> [Instruction]: If a line in the listing below includes the string "access", pull it out.

• • • •

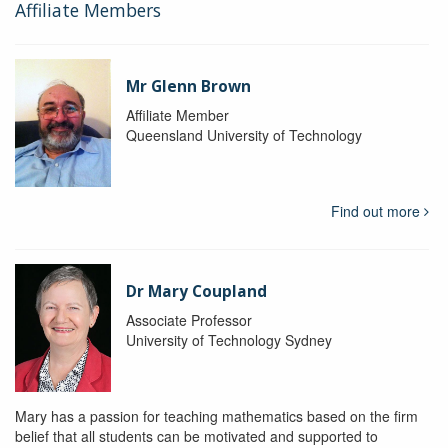
Affiliate Members
Mr Glenn Brown
Affiliate Member
Queensland University of Technology
Find out more
Dr Mary Coupland
Associate Professor
University of Technology Sydney
Mary has a passion for teaching mathematics based on the firm
belief that all students can be motivated and supported to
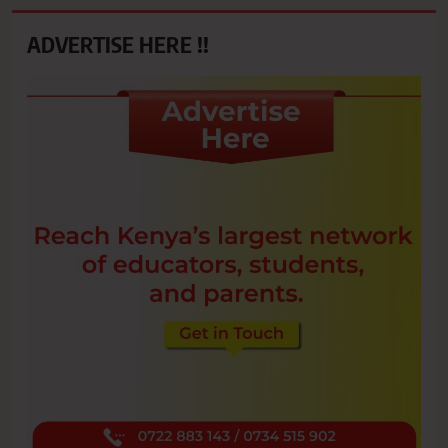
ADVERTISE HERE !!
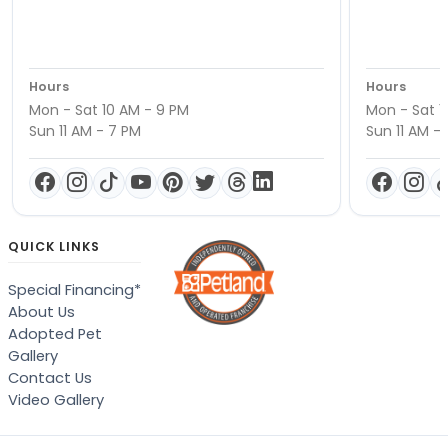
Hours
Hours
Mon - Sat 10 AM - 9 PM
Mon - Sat 1
Sun 11 AM - 7 PM
Sun 11 AM -
QUICK LINKS
Special Financing*
About Us
Adopted Pet
Gallery
Contact Us
Video Gallery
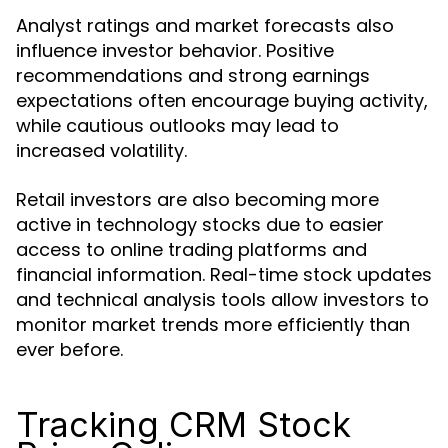
Analyst ratings and market forecasts also
influence investor behavior. Positive
recommendations and strong earnings
expectations often encourage buying activity,
while cautious outlooks may lead to
increased volatility.
Retail investors are also becoming more
active in technology stocks due to easier
access to online trading platforms and
financial information. Real-time stock updates
and technical analysis tools allow investors to
monitor market trends more efficiently than
ever before.
Tracking CRM Stock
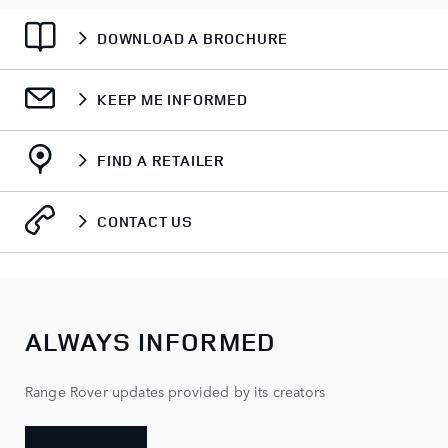
DOWNLOAD A BROCHURE
KEEP ME INFORMED
FIND A RETAILER
CONTACT US
ALWAYS INFORMED
Range Rover updates provided by its creators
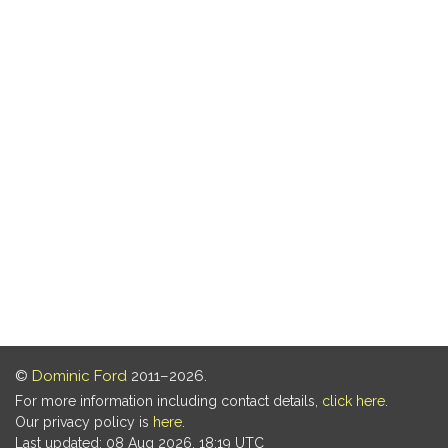
©
Dominic Ford
2011–2026.
For more information including contact details,
click here
.
Our privacy policy is
here
.
Last updated: 08 Aug 2026, 18:19 UTC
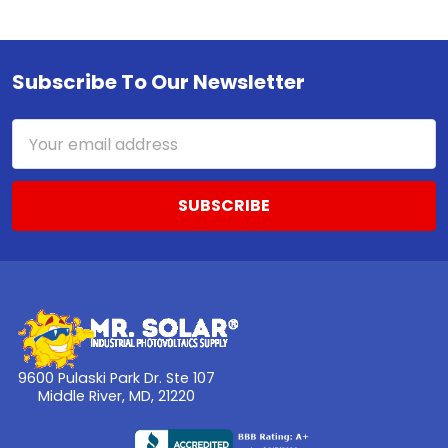
Subscribe To Our Newsletter
Footer
Email
Address
9600 Pulaski Park Dr. Ste 107
Middle River, MD, 21220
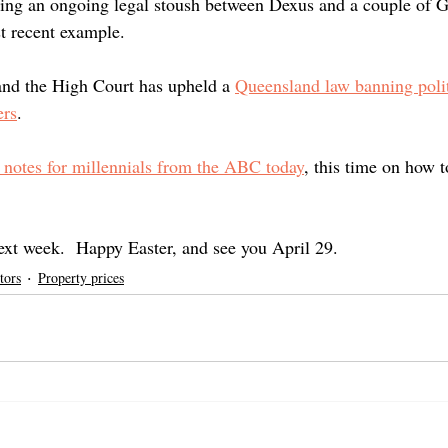
iting an ongoing legal stoush between Dexus and a couple of 
st recent example.
and the High Court has upheld a 
Queensland law banning polit
ers
.  
b notes for millennials from the ABC today
, this time on how t
next week.  Happy Easter, and see you April 29. 
tors
Property prices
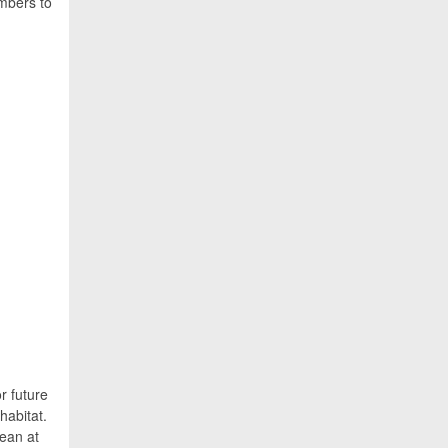
embers to
r future
habitat.
cean at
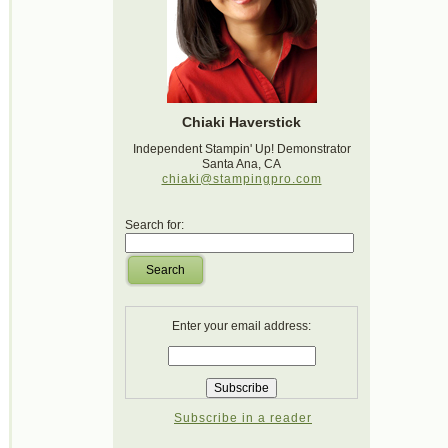
Chiaki Haverstick
Independent Stampin' Up! Demonstrator
Santa Ana, CA
chiaki@stampingpro.com
Search for:
Search
Enter your email address:
Subscribe in a reader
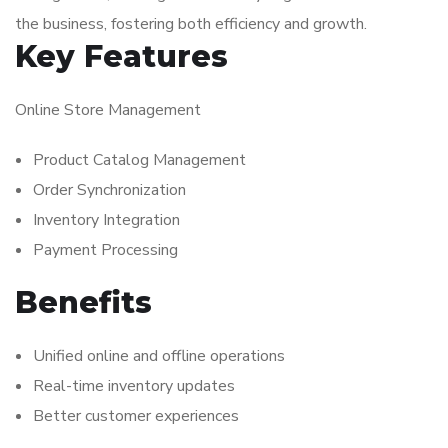
the business, fostering both efficiency and growth.
Key Features
Online Store Management
Product Catalog Management
Order Synchronization
Inventory Integration
Payment Processing
Benefits
Unified online and offline operations
Real-time inventory updates
Better customer experiences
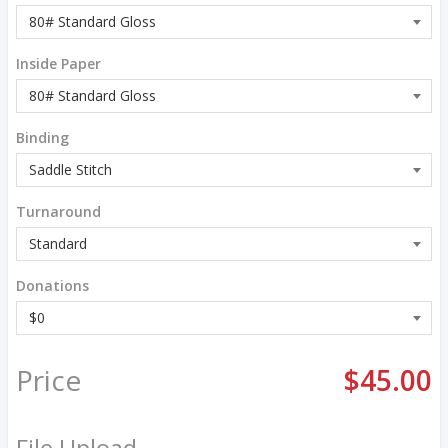
Inside Paper
Binding
Turnaround
Donations
Price
$45.00
File Upload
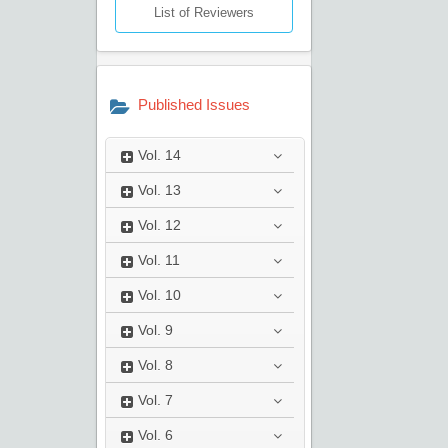
List of Reviewers
Published Issues
Vol.
14
Vol.
13
Vol.
12
Vol.
11
Vol.
10
Vol.
9
Vol.
8
Vol.
7
Vol.
6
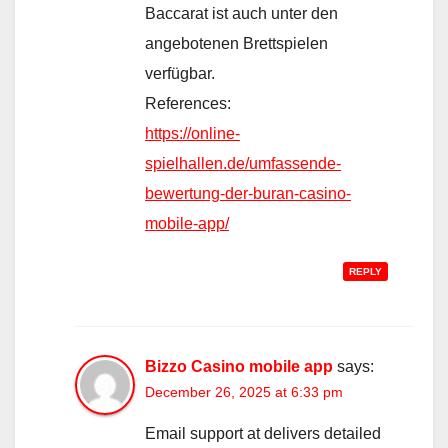
Baccarat ist auch unter den
angebotenen Brettspielen
verfügbar.
References:
https://online-
spielhallen.de/umfassende-
bewertung-der-buran-casino-
mobile-app/
REPLY
Bizzo Casino mobile app
says:
December 26, 2025 at 6:33 pm
Email support at delivers detailed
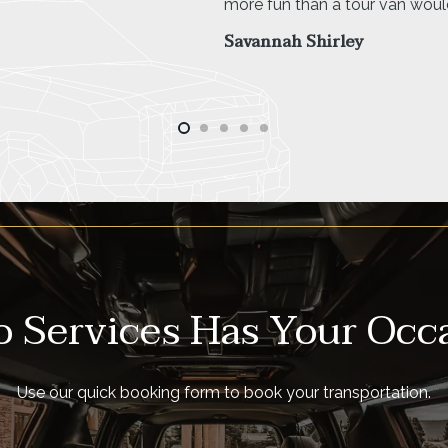
 Services Has Your Occ
Use our quick booking form to book your transportation.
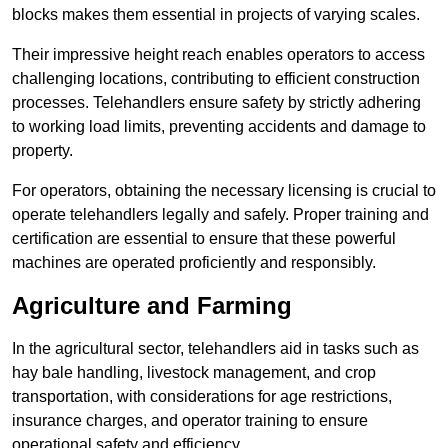
blocks makes them essential in projects of varying scales.
Their impressive height reach enables operators to access
challenging locations, contributing to efficient construction
processes. Telehandlers ensure safety by strictly adhering
to working load limits, preventing accidents and damage to
property.
For operators, obtaining the necessary licensing is crucial to
operate telehandlers legally and safely. Proper training and
certification are essential to ensure that these powerful
machines are operated proficiently and responsibly.
Agriculture and Farming
In the agricultural sector, telehandlers aid in tasks such as
hay bale handling, livestock management, and crop
transportation, with considerations for age restrictions,
insurance charges, and operator training to ensure
operational safety and efficiency.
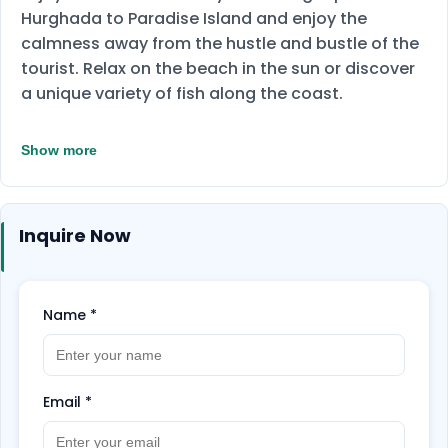
Hurghada to Paradise Island and enjoy the
calmness away from the hustle and bustle of the
tourist. Relax on the beach in the sun or discover
a unique variety of fish along the coast.
Show more
Inquire Now
Name
*
Email
*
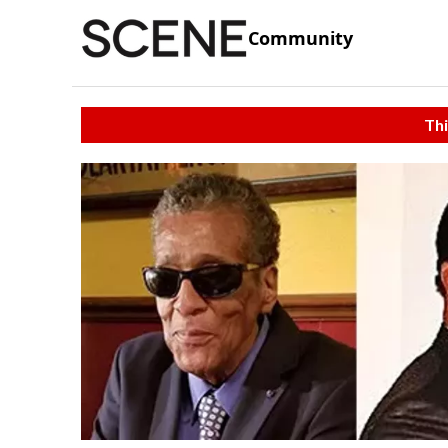
Community
Thi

• • • •

> [Output below]:
access to online trading platforms and
Their impressive height reach enables operators to access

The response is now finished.